What is required: Among the entries that follow, find every line with the word "block" and copy it.

*** Input Section Begins ***

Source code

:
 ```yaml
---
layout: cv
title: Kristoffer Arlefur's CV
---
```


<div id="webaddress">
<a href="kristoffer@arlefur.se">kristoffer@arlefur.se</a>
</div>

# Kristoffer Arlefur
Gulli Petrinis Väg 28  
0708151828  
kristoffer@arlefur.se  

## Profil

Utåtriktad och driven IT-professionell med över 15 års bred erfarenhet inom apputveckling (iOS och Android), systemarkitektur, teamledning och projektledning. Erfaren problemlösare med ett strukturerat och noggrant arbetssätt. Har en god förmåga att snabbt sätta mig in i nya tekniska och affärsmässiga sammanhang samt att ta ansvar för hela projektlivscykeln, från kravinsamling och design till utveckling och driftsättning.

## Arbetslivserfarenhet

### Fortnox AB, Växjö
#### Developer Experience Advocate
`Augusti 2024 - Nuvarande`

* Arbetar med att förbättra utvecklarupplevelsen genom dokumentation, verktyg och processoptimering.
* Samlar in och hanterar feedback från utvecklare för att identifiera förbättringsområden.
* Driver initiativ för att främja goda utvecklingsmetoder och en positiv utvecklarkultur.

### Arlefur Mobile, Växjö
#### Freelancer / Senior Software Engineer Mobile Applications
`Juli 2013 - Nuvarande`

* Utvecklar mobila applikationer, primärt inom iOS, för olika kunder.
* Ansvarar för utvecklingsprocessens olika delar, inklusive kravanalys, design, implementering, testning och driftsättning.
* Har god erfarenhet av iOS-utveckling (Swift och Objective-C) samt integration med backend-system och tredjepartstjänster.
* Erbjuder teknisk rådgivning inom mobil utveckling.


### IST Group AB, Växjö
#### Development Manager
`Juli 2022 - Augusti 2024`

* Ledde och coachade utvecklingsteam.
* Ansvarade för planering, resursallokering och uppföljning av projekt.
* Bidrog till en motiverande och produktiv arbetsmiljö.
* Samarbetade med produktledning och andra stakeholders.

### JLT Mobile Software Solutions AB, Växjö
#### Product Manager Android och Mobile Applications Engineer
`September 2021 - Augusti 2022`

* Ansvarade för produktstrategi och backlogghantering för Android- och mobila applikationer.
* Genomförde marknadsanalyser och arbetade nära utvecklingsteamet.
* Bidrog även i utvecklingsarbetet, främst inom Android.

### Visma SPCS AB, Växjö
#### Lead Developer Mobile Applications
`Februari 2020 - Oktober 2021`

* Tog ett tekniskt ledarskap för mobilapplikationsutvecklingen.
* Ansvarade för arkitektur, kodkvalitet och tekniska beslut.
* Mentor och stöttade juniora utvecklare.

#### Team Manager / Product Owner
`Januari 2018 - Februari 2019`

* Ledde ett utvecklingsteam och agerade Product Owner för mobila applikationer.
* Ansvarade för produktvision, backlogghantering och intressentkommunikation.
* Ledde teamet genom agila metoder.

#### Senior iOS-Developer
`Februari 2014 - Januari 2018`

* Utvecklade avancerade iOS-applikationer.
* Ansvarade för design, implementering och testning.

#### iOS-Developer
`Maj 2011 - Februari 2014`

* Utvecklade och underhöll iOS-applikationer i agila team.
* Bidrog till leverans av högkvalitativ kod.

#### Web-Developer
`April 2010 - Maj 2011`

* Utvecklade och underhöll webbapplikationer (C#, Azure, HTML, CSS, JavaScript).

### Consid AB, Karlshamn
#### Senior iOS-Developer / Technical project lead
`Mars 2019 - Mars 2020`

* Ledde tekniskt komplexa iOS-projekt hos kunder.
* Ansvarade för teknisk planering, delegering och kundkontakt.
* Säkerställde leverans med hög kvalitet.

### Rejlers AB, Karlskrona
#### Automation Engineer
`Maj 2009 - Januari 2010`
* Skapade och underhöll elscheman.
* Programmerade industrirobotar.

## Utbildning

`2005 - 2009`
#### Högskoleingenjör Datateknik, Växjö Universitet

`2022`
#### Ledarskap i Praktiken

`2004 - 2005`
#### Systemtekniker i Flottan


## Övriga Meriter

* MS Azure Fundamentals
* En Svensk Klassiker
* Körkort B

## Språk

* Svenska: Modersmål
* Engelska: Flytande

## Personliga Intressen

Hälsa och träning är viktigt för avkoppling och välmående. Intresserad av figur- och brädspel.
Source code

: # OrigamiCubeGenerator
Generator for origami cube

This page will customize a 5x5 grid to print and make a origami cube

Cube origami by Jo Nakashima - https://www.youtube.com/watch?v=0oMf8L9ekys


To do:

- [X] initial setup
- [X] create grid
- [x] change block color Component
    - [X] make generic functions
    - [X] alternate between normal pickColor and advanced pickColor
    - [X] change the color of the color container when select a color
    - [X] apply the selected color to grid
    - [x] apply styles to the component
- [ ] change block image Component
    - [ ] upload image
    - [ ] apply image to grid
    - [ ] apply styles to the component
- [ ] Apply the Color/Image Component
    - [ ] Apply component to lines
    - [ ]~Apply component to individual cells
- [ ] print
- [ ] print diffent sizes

*** Input Section Ends ***
*** Input Section Begins ***

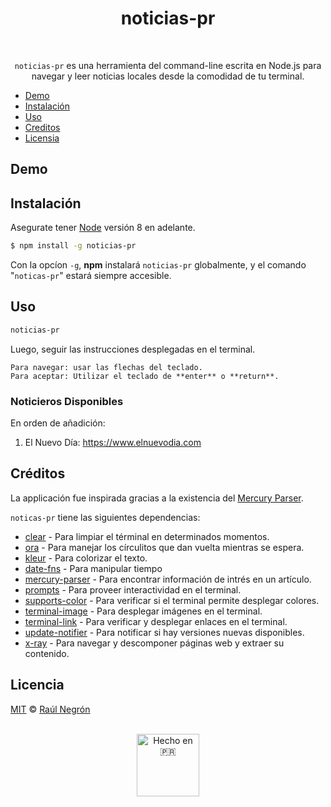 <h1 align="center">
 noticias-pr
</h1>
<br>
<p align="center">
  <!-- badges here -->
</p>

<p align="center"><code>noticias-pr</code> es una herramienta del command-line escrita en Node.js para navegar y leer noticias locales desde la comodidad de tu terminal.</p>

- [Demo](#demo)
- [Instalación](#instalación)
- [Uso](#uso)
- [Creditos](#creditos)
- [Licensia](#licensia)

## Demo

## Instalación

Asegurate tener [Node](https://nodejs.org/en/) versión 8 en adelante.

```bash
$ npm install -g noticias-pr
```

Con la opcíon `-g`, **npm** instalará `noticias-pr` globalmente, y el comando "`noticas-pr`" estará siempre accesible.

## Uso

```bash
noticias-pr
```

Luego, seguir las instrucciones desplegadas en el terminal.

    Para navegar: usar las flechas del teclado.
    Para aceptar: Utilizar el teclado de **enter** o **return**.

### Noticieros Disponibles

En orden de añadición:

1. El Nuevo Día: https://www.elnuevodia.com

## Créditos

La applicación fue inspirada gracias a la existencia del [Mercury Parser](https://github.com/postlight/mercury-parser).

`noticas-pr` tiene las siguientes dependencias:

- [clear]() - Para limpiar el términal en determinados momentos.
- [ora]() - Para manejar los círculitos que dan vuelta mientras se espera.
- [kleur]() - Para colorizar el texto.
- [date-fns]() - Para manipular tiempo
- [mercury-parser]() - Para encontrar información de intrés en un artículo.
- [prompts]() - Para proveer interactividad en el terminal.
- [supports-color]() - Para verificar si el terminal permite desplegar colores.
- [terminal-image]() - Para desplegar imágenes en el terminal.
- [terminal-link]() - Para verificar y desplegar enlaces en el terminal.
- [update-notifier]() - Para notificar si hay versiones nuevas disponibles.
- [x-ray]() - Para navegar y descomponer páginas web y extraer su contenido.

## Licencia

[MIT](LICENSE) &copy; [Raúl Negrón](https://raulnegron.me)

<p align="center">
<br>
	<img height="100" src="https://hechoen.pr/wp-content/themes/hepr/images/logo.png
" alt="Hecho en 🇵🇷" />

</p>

*** Input Section Ends ***

Result of this task:
- [x] change block color Component
- [ ] change block image Component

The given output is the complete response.